» EXERCISE REQUIREMENTS
Search the records below for the string "endometrial" and copy each line where it turns up.

DATA FOR PROCESSING section start

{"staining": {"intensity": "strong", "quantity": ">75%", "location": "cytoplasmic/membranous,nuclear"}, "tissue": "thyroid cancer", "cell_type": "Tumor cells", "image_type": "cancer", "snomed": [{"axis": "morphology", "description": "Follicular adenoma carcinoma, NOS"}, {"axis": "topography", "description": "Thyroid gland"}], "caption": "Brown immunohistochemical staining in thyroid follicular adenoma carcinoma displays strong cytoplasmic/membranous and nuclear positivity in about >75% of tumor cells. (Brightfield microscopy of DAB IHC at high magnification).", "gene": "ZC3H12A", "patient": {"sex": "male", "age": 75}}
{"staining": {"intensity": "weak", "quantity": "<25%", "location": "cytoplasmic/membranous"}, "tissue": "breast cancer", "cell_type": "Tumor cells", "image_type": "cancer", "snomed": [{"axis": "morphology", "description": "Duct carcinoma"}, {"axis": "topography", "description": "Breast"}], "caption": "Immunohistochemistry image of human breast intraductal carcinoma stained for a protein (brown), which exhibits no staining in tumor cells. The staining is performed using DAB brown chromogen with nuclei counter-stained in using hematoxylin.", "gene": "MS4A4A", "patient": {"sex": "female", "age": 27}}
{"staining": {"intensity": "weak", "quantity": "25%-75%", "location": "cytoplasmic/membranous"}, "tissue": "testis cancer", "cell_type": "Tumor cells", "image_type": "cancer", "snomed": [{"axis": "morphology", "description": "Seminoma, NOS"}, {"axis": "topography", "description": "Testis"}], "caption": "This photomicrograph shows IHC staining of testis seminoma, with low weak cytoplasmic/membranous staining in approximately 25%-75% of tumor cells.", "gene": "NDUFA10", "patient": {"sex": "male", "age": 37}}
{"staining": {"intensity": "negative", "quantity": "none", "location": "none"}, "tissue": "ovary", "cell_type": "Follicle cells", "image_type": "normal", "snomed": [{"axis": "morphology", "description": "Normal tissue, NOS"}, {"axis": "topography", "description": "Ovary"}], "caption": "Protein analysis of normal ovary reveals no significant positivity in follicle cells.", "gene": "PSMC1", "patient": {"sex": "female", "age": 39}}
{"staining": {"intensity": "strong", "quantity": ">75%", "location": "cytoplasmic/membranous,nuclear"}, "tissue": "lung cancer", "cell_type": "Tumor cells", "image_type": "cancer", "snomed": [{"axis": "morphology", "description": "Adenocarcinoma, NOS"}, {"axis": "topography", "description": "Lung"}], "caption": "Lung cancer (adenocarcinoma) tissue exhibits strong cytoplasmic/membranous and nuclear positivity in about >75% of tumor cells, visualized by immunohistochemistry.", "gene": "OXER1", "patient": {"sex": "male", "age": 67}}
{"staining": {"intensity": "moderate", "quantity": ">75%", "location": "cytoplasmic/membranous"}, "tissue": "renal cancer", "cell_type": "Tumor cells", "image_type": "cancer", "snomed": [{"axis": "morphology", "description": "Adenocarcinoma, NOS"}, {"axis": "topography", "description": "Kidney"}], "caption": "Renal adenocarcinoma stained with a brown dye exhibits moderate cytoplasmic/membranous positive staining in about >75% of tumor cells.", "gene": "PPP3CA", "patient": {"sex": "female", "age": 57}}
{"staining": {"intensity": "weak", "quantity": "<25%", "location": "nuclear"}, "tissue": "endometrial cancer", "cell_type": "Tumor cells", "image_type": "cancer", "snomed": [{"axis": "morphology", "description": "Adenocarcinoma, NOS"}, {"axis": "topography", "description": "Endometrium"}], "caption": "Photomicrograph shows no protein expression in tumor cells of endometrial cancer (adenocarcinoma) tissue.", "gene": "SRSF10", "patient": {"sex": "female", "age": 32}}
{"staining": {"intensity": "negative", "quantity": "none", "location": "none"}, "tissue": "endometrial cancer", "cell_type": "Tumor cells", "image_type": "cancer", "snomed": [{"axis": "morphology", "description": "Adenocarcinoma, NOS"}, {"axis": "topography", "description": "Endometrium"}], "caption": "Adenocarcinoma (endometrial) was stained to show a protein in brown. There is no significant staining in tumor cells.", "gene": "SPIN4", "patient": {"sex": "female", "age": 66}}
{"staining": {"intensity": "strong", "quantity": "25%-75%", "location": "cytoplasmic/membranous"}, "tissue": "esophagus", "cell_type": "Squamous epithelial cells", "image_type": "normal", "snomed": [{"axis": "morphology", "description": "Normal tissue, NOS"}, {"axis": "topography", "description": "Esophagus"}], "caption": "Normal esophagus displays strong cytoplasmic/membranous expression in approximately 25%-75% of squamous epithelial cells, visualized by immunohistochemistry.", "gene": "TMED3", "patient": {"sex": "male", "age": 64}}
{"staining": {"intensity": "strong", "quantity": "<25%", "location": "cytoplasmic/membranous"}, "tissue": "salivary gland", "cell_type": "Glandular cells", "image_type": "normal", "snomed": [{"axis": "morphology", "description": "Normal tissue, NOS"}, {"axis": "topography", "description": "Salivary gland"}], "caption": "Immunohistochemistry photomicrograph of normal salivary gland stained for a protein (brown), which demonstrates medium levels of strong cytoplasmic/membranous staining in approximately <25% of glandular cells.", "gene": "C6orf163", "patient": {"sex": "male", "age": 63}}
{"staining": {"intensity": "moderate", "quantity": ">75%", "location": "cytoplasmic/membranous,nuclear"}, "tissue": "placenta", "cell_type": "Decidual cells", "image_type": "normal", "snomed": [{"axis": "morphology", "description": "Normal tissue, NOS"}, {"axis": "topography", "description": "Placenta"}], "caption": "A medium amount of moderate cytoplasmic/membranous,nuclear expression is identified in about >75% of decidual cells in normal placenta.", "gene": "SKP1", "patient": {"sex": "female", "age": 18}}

DATA FOR PROCESSING section end

» RESULT FOR THIS TASK
{"staining": {"intensity": "weak", "quantity": "<25%", "location": "nuclear"}, "tissue": "endometrial cancer", "cell_type": "Tumor cells", "image_type": "cancer", "snomed": [{"axis": "morphology", "description": "Adenocarcinoma, NOS"}, {"axis": "topography", "description": "Endometrium"}], "caption": "Photomicrograph shows no protein expression in tumor cells of endometrial cancer (adenocarcinoma) tissue.", "gene": "SRSF10", "patient": {"sex": "female", "age": 32}}
{"staining": {"intensity": "negative", "quantity": "none", "location": "none"}, "tissue": "endometrial cancer", "cell_type": "Tumor cells", "image_type": "cancer", "snomed": [{"axis": "morphology", "description": "Adenocarcinoma, NOS"}, {"axis": "topography", "description": "Endometrium"}], "caption": "Adenocarcinoma (endometrial) was stained to show a protein in brown. There is no significant staining in tumor cells.", "gene": "SPIN4", "patient": {"sex": "female", "age": 66}}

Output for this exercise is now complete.